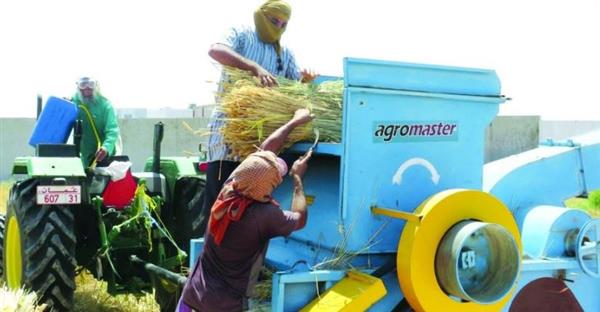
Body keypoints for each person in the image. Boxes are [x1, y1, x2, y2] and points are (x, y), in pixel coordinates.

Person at [178, 108, 314, 311]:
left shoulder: (230, 189)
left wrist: (294, 122)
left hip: (191, 298)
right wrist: (296, 180)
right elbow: (300, 218)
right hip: (224, 306)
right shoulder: (264, 215)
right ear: (267, 187)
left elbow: (264, 151)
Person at [200, 0, 317, 234]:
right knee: (219, 209)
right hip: (229, 140)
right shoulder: (242, 35)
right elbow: (215, 50)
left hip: (261, 150)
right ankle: (209, 263)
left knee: (249, 215)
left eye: (284, 24)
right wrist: (254, 67)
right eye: (274, 21)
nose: (278, 27)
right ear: (261, 15)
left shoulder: (284, 53)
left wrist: (305, 82)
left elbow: (291, 90)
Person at [71, 77, 120, 167]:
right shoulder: (73, 103)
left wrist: (106, 147)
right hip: (83, 156)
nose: (87, 88)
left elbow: (112, 130)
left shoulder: (105, 105)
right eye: (83, 84)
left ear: (96, 85)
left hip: (102, 155)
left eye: (91, 84)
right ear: (78, 86)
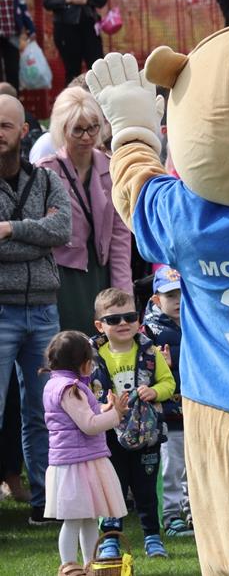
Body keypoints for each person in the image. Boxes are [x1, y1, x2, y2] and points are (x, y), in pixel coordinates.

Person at [0, 93, 71, 524]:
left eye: (6, 126)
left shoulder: (46, 181)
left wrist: (9, 229)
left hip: (44, 310)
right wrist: (36, 236)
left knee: (44, 411)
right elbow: (47, 236)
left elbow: (61, 230)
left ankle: (45, 502)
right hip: (2, 311)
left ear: (24, 131)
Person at [37, 87, 133, 333]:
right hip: (60, 276)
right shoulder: (45, 172)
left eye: (93, 127)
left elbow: (120, 237)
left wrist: (123, 294)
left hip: (100, 271)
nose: (87, 136)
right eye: (77, 129)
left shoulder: (111, 168)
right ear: (62, 130)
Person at [89, 288, 175, 560]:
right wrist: (100, 405)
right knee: (112, 487)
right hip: (109, 434)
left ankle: (152, 536)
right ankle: (110, 538)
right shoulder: (92, 355)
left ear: (139, 319)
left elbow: (168, 382)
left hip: (145, 431)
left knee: (145, 488)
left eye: (130, 316)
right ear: (100, 325)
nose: (123, 323)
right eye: (114, 320)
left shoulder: (150, 350)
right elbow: (84, 390)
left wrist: (155, 392)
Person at [41, 330, 129, 575]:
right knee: (74, 519)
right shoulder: (70, 389)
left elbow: (86, 412)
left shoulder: (59, 384)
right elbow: (88, 424)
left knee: (90, 517)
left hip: (82, 460)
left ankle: (91, 565)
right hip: (76, 463)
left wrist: (106, 407)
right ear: (81, 362)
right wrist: (116, 415)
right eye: (90, 359)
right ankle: (69, 566)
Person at [142, 266, 191, 537]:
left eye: (181, 294)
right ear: (156, 300)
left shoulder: (197, 322)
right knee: (170, 468)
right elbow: (141, 371)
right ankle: (171, 516)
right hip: (166, 413)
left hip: (192, 409)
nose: (177, 301)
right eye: (170, 296)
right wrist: (158, 365)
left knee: (192, 466)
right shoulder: (148, 331)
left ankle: (191, 511)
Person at [0, 0, 36, 90]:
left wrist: (30, 27)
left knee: (13, 71)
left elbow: (21, 3)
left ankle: (14, 105)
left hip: (11, 33)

• • • • •

### Exercise brief
Every line that holds the word "ankle" should be copied from the listing.

### Solution
right ankle: (209, 263)
left ankle: (45, 502)
left ankle: (152, 536)
right ankle: (110, 538)
left ankle: (91, 565)
right ankle: (69, 566)
right ankle: (171, 516)
left ankle: (191, 511)
left ankle: (14, 105)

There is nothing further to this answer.